Pandemia w połączeniu z nagłymi spadkami cen ropy, znaczną obniżką wartości walut oraz problemami z importem towarów do Chin i Stanów Zjednoczonych wywołały kryzys, który uderzył mocno w sektor prywatny. Okazuje się, że rzeczywistość gospodarcza jest wyjątkowo trudna również dla organizacji przestępczych.
Największe rynki narkotykowego zbytu zostały znacznie ograniczone. Wielkie kartele meksykańskie, takie jak Jalisco Nueva Generacion, mają zdolność finansową, aby wytrzymać ten kryzys. Niektóre z nich rozdają nawet paczki z pomocą humanitarną dla najbiedniejszych obywateli walczących ze skutkami koronawirusa. Wszystko po to, aby zwiększyć swój kapitał polityczny.
Sytuacja wygląda jednak inaczej w przypadku niewielkich, lokalnych grup przestępczych, które dysponują znacznie mniejszymi zasobami. Wiele z nich zmienia charakter swojej działalności. Te gangi, które nie mają kapitału niezbędnego do wyjścia z kryzysu, mogą przejść do innych działań, takich jak kradzieże bydła czy grabieże małych firm. Dodatkowo mogą stać się jeszcze bardziej brutalne, gdy będą próbować odzyskać utracone dochody.
Salwador nie zamierza ustępować przestępcom
Prezydent Salwadoru Nayib Bukele wyraził zgodę na użycie przez policję i wojsko wszelkich dostępnych środków przeciwko członkom gangów, które – jak twierdzi – wykorzystują pandemię koronawirusa na swoją korzyść. W ostatnich tygodniach zdecydowanie większym zagrożeniem niż COVID-19, dla mieszkańców środkowoamerykańskiego państwa stały się organizacje przestępcze.
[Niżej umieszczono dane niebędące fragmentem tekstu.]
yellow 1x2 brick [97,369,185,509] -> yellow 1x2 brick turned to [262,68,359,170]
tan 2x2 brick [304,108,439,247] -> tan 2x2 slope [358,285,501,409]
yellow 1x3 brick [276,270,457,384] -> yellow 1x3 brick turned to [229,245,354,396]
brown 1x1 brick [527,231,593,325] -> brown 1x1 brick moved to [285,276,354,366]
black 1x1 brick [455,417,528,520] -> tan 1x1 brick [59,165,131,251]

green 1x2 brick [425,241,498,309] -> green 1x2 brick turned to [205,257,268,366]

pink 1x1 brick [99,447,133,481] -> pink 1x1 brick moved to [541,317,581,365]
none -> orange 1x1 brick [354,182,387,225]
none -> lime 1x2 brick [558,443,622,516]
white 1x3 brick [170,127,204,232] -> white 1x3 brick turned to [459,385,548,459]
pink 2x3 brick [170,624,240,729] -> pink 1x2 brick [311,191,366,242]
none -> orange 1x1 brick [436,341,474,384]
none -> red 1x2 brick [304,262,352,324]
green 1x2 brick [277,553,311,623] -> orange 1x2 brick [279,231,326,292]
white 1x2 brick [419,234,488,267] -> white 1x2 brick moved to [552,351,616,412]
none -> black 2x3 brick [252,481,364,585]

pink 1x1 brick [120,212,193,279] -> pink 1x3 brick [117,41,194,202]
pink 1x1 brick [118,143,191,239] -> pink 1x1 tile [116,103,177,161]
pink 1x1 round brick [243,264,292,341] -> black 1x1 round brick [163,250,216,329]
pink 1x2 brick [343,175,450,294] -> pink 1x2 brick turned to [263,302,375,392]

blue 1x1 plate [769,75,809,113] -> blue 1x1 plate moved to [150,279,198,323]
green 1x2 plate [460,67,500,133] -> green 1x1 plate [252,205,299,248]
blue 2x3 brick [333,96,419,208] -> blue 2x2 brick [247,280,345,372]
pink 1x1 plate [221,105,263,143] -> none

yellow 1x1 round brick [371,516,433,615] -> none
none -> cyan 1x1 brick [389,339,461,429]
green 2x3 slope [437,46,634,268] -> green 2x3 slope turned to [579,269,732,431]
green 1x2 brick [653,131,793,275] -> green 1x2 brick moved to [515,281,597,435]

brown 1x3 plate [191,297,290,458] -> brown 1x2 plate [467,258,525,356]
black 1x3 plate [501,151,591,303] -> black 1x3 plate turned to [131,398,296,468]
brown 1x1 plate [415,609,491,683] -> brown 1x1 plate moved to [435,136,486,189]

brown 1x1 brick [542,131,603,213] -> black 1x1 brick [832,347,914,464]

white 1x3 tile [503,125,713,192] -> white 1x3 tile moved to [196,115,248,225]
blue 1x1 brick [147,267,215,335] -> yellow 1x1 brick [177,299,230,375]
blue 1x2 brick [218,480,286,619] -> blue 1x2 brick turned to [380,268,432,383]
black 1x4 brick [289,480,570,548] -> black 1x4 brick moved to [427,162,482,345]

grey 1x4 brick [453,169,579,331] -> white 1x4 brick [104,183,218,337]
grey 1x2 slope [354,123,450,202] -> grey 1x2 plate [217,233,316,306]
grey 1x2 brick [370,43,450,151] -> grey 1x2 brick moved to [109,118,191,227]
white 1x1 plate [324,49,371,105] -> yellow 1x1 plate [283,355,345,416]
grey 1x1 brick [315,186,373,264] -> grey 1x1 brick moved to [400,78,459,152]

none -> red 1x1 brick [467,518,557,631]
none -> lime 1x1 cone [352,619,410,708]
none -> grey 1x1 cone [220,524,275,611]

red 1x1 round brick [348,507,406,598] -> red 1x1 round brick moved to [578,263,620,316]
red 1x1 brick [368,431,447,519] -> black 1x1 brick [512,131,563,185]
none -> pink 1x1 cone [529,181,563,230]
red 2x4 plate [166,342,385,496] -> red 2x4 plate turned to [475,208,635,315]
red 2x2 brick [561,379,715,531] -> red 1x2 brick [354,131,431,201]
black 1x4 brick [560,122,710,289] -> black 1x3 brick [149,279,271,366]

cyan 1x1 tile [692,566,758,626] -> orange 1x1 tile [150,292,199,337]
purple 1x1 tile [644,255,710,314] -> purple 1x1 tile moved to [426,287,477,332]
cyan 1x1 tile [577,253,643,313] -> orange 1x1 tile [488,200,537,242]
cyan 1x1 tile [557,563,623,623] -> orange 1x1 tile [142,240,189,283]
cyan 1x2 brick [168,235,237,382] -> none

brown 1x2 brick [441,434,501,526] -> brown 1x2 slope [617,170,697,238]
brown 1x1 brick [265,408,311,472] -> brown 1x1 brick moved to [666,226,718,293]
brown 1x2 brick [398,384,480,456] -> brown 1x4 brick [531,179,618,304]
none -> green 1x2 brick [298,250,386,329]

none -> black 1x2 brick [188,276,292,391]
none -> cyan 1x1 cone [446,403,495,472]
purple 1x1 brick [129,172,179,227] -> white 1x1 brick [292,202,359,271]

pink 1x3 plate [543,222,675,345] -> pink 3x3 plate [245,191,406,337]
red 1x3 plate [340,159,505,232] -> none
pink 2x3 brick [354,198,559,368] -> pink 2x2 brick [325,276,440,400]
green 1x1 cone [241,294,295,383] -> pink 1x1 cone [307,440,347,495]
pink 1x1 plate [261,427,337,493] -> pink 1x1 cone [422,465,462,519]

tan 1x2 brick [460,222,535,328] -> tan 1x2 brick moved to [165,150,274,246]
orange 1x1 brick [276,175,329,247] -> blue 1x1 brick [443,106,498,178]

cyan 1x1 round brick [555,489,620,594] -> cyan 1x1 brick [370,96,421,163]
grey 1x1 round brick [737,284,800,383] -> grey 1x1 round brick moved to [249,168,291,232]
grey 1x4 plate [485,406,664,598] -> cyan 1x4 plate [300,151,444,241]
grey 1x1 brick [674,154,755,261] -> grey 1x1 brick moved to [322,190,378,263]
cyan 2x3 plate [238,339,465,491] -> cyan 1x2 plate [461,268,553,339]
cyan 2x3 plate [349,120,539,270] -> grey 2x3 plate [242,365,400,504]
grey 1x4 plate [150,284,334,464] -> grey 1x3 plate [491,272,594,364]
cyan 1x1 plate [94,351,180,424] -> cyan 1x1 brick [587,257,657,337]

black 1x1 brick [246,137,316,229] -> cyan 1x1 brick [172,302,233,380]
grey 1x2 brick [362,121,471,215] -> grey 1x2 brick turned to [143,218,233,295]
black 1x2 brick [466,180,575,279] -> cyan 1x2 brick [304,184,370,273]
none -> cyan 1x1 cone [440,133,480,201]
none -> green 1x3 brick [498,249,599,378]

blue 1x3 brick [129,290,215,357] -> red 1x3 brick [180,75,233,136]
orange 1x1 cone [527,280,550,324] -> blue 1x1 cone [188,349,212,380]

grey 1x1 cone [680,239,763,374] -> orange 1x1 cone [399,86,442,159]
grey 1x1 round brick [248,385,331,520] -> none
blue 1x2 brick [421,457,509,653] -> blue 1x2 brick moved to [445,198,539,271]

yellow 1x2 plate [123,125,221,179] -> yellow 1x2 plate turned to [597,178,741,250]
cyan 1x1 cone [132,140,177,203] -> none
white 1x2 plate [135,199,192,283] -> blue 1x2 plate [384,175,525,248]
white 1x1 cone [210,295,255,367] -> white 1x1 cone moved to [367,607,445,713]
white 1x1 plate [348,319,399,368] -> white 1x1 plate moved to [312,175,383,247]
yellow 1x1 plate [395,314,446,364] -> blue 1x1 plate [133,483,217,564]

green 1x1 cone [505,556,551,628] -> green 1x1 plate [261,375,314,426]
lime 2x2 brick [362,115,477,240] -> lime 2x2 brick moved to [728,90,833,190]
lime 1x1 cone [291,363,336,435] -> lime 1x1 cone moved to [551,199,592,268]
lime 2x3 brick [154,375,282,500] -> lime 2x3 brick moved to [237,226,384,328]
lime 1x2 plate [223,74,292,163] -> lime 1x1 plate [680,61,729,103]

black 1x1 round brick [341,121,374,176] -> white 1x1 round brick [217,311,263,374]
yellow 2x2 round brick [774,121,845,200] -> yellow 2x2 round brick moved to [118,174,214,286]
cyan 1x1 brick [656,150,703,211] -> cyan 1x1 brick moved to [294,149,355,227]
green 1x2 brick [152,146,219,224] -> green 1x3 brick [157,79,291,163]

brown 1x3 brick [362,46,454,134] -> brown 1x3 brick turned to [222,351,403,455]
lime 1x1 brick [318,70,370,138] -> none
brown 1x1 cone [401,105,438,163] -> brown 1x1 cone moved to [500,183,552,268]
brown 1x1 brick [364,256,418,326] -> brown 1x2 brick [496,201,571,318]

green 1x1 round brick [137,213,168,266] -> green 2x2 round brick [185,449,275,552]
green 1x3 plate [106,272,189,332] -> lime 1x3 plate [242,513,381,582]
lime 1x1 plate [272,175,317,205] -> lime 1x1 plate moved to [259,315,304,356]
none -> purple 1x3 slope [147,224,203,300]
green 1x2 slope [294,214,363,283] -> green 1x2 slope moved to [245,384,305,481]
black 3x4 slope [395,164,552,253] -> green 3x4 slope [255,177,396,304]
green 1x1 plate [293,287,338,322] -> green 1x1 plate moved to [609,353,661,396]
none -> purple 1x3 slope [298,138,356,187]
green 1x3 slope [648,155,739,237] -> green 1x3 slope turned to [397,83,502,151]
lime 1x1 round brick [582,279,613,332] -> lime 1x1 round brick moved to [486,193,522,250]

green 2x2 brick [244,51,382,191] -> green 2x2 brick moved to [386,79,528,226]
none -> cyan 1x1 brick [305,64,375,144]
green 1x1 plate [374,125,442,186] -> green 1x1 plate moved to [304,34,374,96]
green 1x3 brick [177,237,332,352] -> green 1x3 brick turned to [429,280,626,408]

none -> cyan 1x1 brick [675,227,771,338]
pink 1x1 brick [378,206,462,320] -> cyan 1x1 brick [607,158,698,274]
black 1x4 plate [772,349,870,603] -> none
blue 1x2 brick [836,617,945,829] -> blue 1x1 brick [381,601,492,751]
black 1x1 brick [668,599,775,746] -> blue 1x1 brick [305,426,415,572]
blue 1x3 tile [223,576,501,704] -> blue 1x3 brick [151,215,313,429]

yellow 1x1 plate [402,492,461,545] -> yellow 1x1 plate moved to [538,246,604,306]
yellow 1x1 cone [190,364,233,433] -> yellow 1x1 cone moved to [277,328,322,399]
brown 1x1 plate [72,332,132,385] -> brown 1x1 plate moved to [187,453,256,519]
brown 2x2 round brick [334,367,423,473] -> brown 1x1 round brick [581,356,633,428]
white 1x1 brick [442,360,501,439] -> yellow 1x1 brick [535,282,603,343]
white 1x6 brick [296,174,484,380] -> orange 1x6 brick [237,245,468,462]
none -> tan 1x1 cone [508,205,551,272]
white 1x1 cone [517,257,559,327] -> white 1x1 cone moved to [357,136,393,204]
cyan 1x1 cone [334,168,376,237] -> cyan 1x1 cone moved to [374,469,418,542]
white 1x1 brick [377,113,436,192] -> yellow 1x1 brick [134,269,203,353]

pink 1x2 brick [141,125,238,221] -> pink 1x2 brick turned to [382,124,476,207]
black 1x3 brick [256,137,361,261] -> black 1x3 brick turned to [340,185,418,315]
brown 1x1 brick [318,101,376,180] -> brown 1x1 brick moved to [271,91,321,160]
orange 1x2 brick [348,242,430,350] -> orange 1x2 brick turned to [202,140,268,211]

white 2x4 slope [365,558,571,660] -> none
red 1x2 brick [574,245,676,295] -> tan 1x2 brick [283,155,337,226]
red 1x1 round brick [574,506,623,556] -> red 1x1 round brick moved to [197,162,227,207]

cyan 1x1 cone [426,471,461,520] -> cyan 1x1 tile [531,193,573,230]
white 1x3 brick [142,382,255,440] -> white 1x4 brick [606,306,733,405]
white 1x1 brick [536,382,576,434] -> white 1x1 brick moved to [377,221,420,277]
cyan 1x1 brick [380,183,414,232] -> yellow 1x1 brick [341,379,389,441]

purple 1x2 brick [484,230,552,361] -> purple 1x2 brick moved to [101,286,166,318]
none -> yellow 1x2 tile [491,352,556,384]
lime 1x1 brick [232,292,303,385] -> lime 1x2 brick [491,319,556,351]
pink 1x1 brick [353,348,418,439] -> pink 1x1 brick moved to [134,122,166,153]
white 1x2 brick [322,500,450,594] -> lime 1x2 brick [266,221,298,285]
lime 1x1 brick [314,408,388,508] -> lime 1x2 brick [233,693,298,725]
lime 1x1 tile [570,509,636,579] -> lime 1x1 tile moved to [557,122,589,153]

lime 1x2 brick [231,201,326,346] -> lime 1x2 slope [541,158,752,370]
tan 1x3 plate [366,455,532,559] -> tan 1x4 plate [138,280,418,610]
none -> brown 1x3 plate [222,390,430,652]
W jeden weekend pod koniec kwietnia zamordowanych zostało tam ponad 60 osób. Wszystkie morderstwa miały powiązania z działalnościami gangów.
Bukele, który objął urząd w czerwcu ubiegłego roku, obiecywał w trakcie prowadzonej kampanii, że zajmie twarde stanowisko i jego administracja skonfrontuje się z przemocą, która terroryzuje Salwador od dekad.
Policja otrzymała rozkaz zatrzymania przedstawicieli gangów. – Według raportów wywiadu, gangi zwiększyły liczbę morderstw w całym kraju, po tym jak otrzymywały rozkazy od swoich przywódców przesiadujących w więzieniach – przekazał Bukele w swoim oświadczeniu.
“Żaden promień światła słonecznego nie dostanie się do celi”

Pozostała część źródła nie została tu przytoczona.